Provided data:

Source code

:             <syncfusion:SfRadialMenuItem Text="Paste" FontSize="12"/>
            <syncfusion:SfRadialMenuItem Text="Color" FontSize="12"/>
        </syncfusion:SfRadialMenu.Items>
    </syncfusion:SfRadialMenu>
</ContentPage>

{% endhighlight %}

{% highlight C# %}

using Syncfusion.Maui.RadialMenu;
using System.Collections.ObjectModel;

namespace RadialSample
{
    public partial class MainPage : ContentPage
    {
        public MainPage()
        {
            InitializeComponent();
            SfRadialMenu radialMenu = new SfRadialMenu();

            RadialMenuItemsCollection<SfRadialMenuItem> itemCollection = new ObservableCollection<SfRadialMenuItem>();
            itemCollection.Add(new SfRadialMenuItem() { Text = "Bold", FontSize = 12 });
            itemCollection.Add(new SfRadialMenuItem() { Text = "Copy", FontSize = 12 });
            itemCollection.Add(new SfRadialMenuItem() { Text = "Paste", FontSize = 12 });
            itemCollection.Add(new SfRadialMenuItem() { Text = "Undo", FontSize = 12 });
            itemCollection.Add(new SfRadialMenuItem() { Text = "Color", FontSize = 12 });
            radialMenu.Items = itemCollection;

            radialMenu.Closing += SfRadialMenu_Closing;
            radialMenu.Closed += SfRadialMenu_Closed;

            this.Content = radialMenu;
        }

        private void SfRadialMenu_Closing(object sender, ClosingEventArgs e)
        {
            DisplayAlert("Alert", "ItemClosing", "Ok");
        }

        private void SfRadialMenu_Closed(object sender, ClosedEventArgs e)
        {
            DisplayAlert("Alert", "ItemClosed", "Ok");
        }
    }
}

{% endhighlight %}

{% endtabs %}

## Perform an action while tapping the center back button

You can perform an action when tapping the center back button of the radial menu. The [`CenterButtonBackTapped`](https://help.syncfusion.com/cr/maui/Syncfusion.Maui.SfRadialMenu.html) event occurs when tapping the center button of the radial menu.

Work required: Retype each line of the data exactly as it reads.

Result below:
Source code

:             <syncfusion:SfRadialMenuItem Text="Paste" FontSize="12"/>
            <syncfusion:SfRadialMenuItem Text="Color" FontSize="12"/>
        </syncfusion:SfRadialMenu.Items>
    </syncfusion:SfRadialMenu>
</ContentPage>

{% endhighlight %}

{% highlight C# %}

using Syncfusion.Maui.RadialMenu;
using System.Collections.ObjectModel;

namespace RadialSample
{
    public partial class MainPage : ContentPage
    {
        public MainPage()
        {
            InitializeComponent();
            SfRadialMenu radialMenu = new SfRadialMenu();

            RadialMenuItemsCollection<SfRadialMenuItem> itemCollection = new ObservableCollection<SfRadialMenuItem>();
            itemCollection.Add(new SfRadialMenuItem() { Text = "Bold", FontSize = 12 });
            itemCollection.Add(new SfRadialMenuItem() { Text = "Copy", FontSize = 12 });
            itemCollection.Add(new SfRadialMenuItem() { Text = "Paste", FontSize = 12 });
            itemCollection.Add(new SfRadialMenuItem() { Text = "Undo", FontSize = 12 });
            itemCollection.Add(new SfRadialMenuItem() { Text = "Color", FontSize = 12 });
            radialMenu.Items = itemCollection;

            radialMenu.Closing += SfRadialMenu_Closing;
            radialMenu.Closed += SfRadialMenu_Closed;

            this.Content = radialMenu;
        }

        private void SfRadialMenu_Closing(object sender, ClosingEventArgs e)
        {
            DisplayAlert("Alert", "ItemClosing", "Ok");
        }

        private void SfRadialMenu_Closed(object sender, ClosedEventArgs e)
        {
            DisplayAlert("Alert", "ItemClosed", "Ok");
        }
    }
}

{% endhighlight %}

{% endtabs %}

## Perform an action while tapping the center back button

You can perform an action when tapping the center back button of the radial menu. The [`CenterButtonBackTapped`](https://help.syncfusion.com/cr/maui/Syncfusion.Maui.SfRadialMenu.html) event occurs when tapping the center button of the radial menu.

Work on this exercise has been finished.